→ Goal of the exercise: The entries below contain a line with "middle tip: (117, 228)" and a line with "thumb mcp: (92, 199)". Quote exactly those two lines and all lines between them.

→ Input for this task:
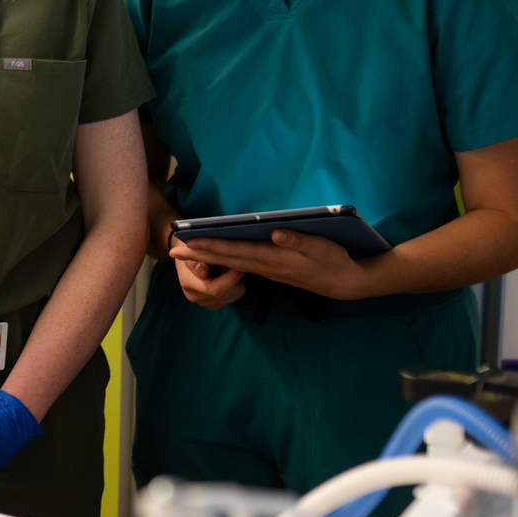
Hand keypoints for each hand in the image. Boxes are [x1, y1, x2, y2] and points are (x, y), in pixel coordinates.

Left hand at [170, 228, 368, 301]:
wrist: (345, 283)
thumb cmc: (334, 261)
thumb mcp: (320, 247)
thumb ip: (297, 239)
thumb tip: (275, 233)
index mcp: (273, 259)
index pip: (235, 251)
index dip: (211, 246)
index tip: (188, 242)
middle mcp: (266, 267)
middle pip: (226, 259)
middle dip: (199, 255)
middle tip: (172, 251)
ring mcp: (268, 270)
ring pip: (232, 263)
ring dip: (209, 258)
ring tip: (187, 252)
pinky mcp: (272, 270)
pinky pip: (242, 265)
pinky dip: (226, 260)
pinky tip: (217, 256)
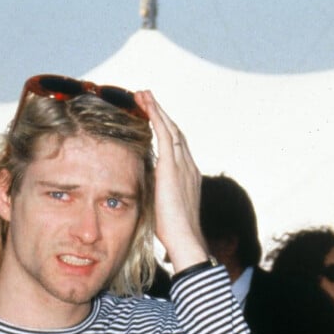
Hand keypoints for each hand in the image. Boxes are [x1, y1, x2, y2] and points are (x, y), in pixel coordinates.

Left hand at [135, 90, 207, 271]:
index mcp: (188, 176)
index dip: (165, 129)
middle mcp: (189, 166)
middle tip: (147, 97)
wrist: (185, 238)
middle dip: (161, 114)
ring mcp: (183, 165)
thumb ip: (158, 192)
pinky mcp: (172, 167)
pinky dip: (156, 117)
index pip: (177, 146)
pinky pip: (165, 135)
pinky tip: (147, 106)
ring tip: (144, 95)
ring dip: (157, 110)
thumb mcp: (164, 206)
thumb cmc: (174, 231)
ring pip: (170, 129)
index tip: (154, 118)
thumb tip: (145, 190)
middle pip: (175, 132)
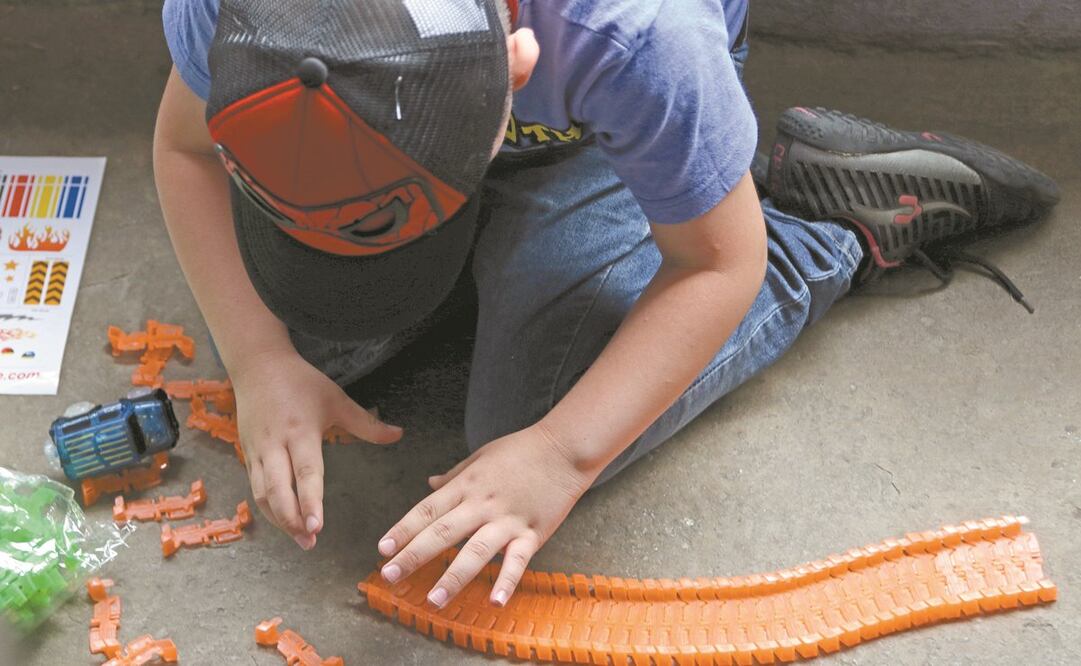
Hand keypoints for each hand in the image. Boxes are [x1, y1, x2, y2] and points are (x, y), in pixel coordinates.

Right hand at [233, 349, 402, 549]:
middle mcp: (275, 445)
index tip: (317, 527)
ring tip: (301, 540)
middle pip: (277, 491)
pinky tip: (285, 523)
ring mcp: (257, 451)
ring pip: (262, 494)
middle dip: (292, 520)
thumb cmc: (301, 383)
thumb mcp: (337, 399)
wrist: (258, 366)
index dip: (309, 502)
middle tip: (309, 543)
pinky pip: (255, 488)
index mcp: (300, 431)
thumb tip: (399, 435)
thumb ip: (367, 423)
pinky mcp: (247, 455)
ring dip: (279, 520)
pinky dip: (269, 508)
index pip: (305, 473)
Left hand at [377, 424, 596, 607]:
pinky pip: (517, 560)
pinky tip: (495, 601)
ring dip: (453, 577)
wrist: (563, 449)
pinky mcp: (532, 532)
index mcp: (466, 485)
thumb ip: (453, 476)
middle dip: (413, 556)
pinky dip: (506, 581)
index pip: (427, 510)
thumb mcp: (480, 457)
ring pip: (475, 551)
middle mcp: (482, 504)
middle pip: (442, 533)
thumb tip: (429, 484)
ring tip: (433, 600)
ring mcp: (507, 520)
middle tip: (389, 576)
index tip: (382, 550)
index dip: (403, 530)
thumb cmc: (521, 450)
...
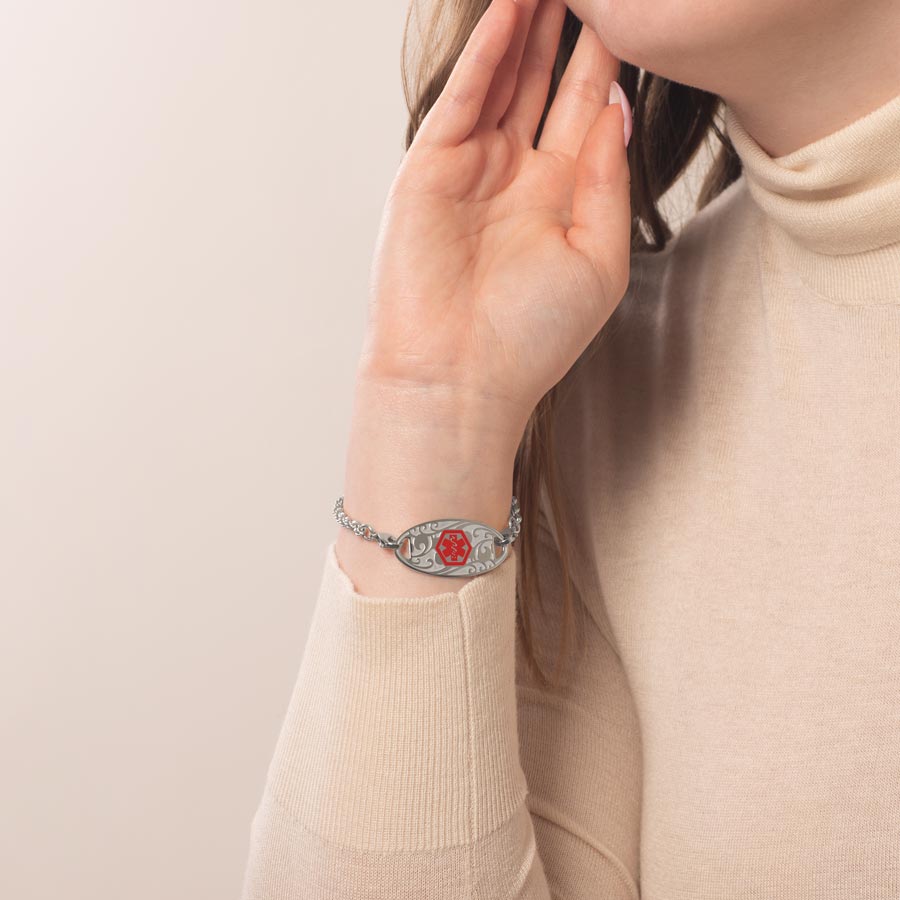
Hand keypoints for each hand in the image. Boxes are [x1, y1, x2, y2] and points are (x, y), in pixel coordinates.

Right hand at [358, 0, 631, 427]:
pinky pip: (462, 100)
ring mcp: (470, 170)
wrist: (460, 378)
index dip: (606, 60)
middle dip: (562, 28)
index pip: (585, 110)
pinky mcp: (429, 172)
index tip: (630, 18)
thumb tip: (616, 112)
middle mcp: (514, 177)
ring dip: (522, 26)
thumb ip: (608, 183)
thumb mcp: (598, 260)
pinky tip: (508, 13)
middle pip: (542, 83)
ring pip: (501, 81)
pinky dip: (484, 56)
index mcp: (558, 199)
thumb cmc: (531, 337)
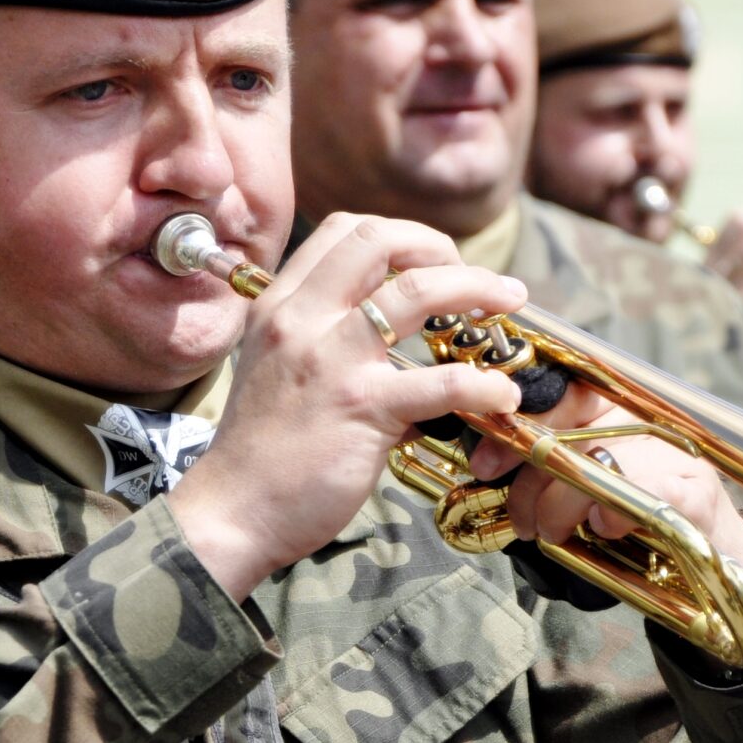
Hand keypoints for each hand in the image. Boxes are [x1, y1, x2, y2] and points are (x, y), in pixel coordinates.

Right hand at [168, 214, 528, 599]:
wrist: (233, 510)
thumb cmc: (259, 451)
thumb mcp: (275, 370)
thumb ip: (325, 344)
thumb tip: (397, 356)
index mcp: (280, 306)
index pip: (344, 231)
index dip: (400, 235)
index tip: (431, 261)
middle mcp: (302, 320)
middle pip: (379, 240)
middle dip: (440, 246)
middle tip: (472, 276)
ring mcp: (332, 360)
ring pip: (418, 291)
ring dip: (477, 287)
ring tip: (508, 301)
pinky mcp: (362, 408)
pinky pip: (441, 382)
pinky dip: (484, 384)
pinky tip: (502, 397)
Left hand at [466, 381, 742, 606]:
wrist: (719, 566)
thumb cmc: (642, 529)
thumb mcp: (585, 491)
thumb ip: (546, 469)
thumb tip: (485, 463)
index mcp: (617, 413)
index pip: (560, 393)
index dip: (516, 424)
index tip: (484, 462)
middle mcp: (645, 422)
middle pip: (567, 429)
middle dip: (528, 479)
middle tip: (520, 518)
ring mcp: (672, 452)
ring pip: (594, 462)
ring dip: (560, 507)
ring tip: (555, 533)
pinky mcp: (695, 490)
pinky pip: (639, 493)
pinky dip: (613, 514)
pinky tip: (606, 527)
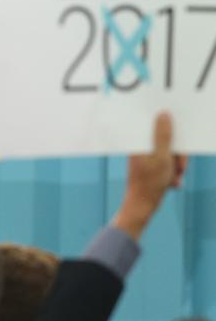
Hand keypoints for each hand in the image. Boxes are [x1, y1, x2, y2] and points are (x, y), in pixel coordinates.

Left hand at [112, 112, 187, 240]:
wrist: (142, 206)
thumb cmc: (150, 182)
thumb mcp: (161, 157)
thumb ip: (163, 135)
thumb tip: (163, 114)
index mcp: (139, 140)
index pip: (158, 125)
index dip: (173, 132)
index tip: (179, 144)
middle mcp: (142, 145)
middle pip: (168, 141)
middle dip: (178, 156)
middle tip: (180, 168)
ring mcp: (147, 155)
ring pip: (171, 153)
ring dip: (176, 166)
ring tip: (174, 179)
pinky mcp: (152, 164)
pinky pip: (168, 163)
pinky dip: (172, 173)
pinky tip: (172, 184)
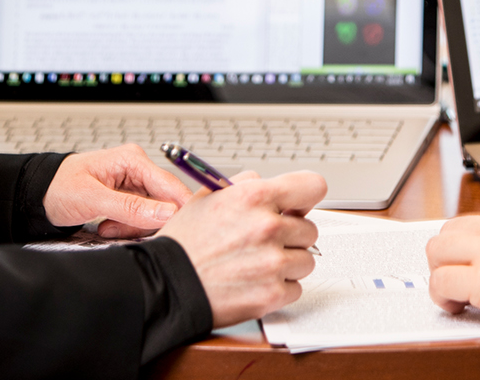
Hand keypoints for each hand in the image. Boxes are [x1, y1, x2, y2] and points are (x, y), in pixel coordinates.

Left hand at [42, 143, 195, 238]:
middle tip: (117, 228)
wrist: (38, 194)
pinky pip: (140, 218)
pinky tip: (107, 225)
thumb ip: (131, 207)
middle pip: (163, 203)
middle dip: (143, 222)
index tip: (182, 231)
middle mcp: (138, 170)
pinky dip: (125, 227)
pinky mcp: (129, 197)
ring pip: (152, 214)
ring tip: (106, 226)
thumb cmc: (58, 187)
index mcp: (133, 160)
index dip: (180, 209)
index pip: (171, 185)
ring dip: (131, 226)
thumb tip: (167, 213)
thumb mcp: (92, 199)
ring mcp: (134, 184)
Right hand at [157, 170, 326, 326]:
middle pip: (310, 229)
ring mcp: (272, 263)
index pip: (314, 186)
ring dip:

→ Answer space:
middle tip: (117, 228)
wrist: (38, 194)
pinky pip: (140, 218)
pinky tip: (107, 225)
thumb ip: (131, 207)
middle pip: (163, 203)
middle dip: (143, 222)
index tip: (182, 231)
middle mcp: (138, 170)
pinky dip: (125, 227)
pinky mcp: (129, 197)
ring pip: (152, 214)
ring tip: (106, 226)
thumb cmc: (58, 187)
index mcp: (133, 160)
index dip: (180, 209)
index pip: (171, 185)
ring dip: (131, 226)
thumb tip: (167, 213)
thumb mcp: (92, 199)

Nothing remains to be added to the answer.